Same as CrlChecker::new_with_crl_issuer plus a delta CRL.

The delta CRL must be signed by the same cRLIssuer cert and be declared indirect via its own IssuingDistributionPoint.indirectCRL flag (verified at check_revocation time).

Errors

Same as CrlChecker::with_delta, plus the indirect-CRL gates described in CrlChecker::new_with_crl_issuer.

Trait Implementations

impl<V: Clone> Clone for CrlChecker<V>

fn clone(&self) -> CrlChecker<V>

Returns a duplicate of the value.

fn clone_from(&mut self, source: &Self)

Performs copy-assignment from source.

impl<V: Debug> Debug for CrlChecker<V>

fn fmt(&self, f: &mut Formatter<'_>) -> Result

Formats the value using the given formatter.

impl<V: SignatureVerifier> RevocationChecker for CrlChecker<V>

fn check_revocation_against_anchor( &self, cert: &Certificate, anchor: &TrustAnchor, ) -> Result<()>

Check revocation for cert issued directly by a trust anchor.

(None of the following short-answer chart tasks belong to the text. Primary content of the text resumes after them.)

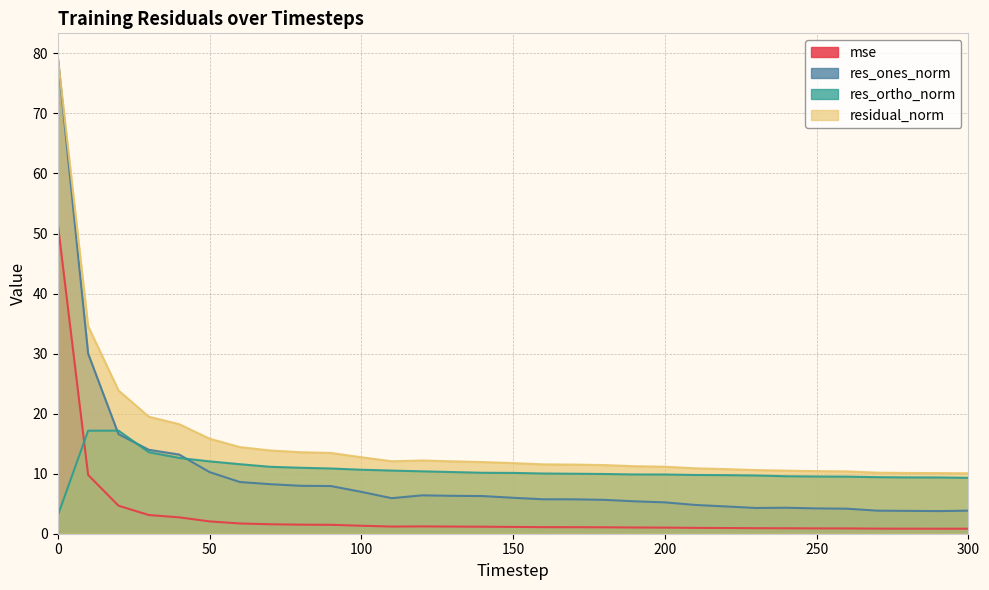

What is the difference between the maximum and minimum values in the res_ones_norm series?

75.5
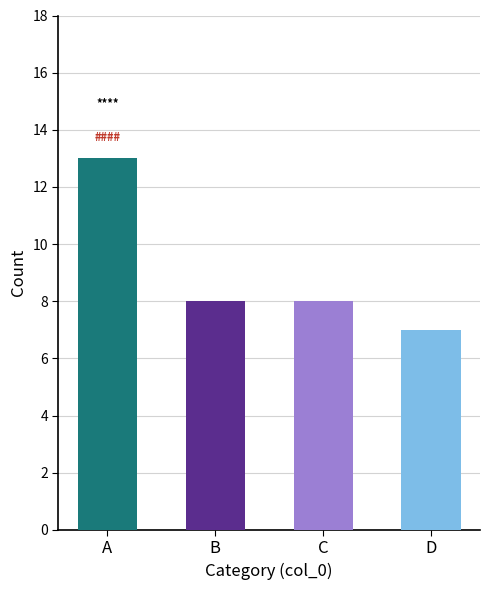

What is the value of the 2nd bar from the left?

8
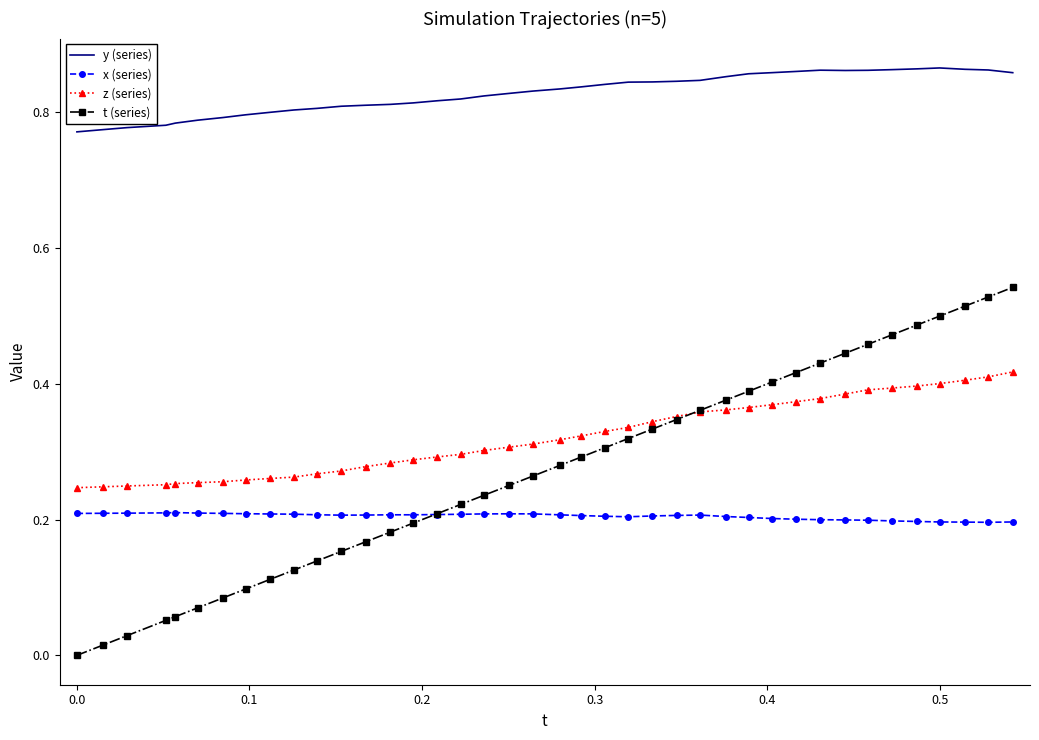

Count the x (series) values in the range 0 to 1.

40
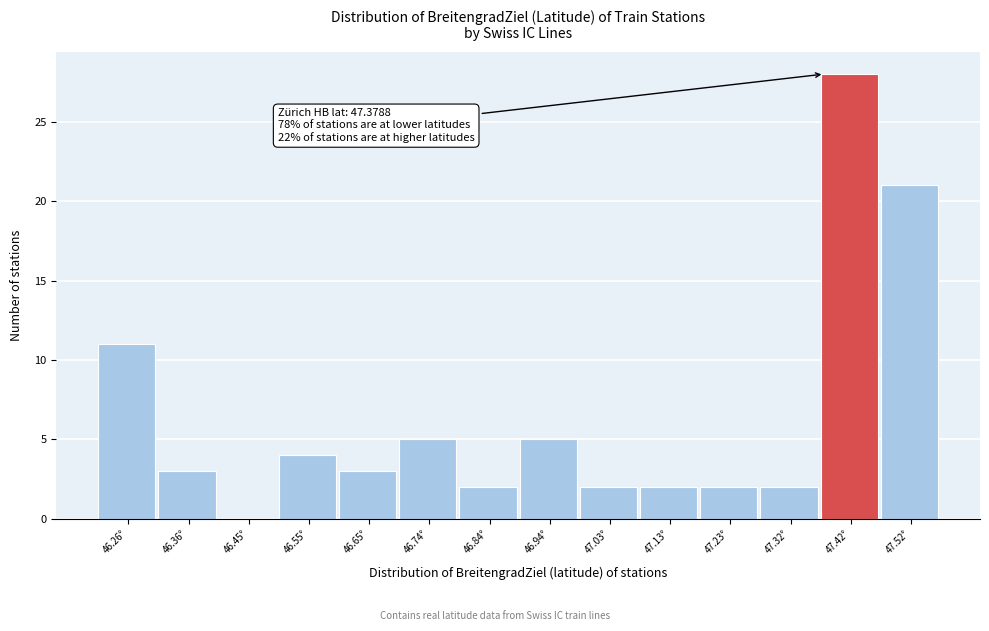

Over which range of the x-axis is the bar tallest?

47.37 to 47.47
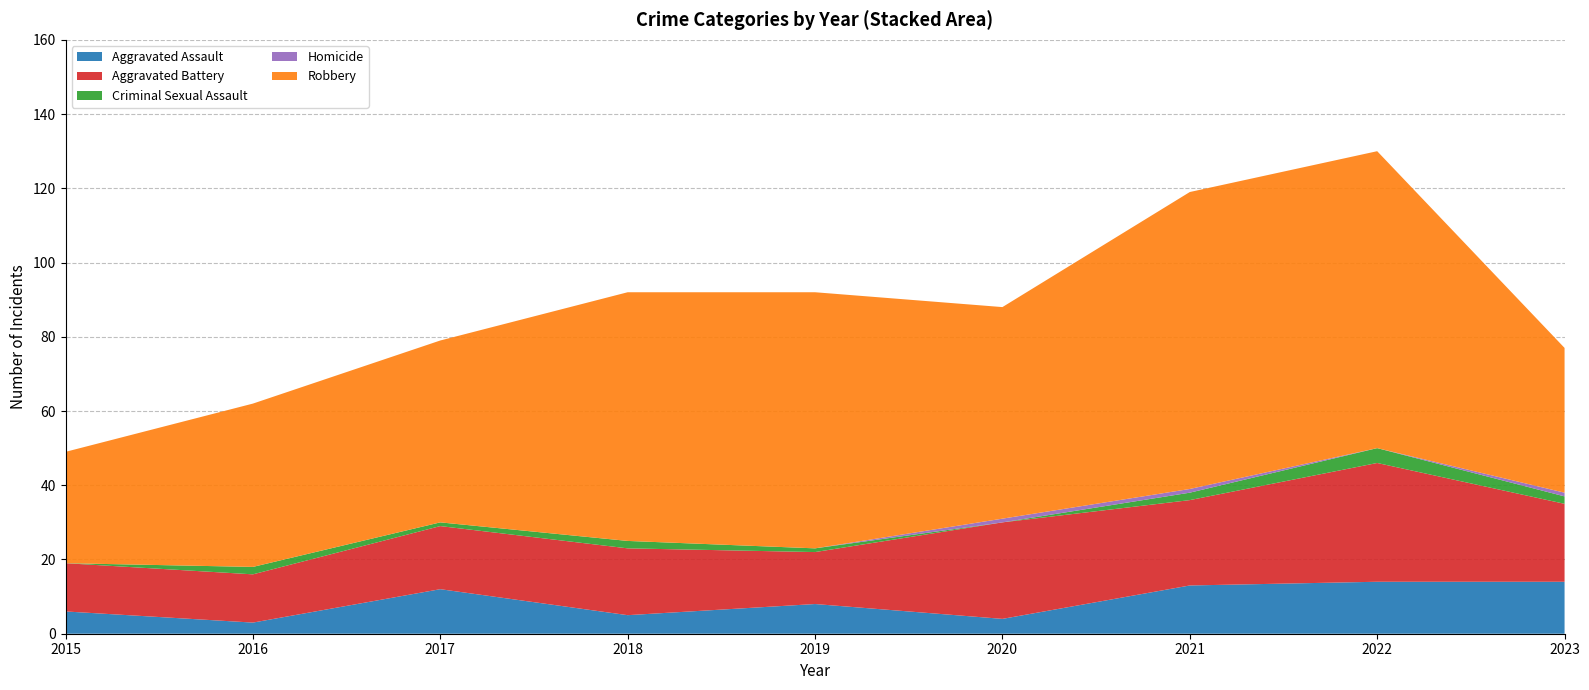

Reading right to left, extract all data points from this chart.

Aggravated Assault: 14	14	13	4	8	5	12	3	6
Aggravated Battery: 21	32	23	26	14	18	17	13	13
Criminal Sexual Assault: 2	4	2	0	1	2	1	2	0
Homicide: 1	0	1	1	0	0	0	0	0
Robbery: 39	80	80	57	69	67	49	44	30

Uses the anchor’s subject and subject_public_key_info in place of an issuer Certificate to verify the CRL. The cRLSign KeyUsage bit check is omitted because trust anchors do not carry a Certificate with extensions to inspect.

Limitations

CRL discovery via the cRLDistributionPoints extension is by design not implemented in pkix-revocation itself — this crate stays no_std for its core types and does not perform network I/O. The CRL DER must be supplied at construction time; for online fetching from CRL DPs, use pkix-revocation-http.

Path-level CRL signer discovery (RFC 5280 §6.3.3(f)) IS supported via CrlChecker::new_with_signer_discovery on the check_revocation flow, but is not wired into the check_revocation_against_anchor path: trust anchors do not carry a Certificate for the bundle walk to terminate at, so the anchor flow continues to require an explicit cRLIssuer cert for indirect CRLs. Direct CRLs at the anchor level are unaffected.

If the CRL’s issuer name does not match the anchor’s subject, this method returns Error::CrlIssuerMismatch rather than Ok(()), ensuring a mismatched CRL is surfaced rather than silently skipped.

fn check_revocation( &self, cert: &Certificate, issuer: &Certificate, ) -> Result<()>

Check whether cert has been revoked.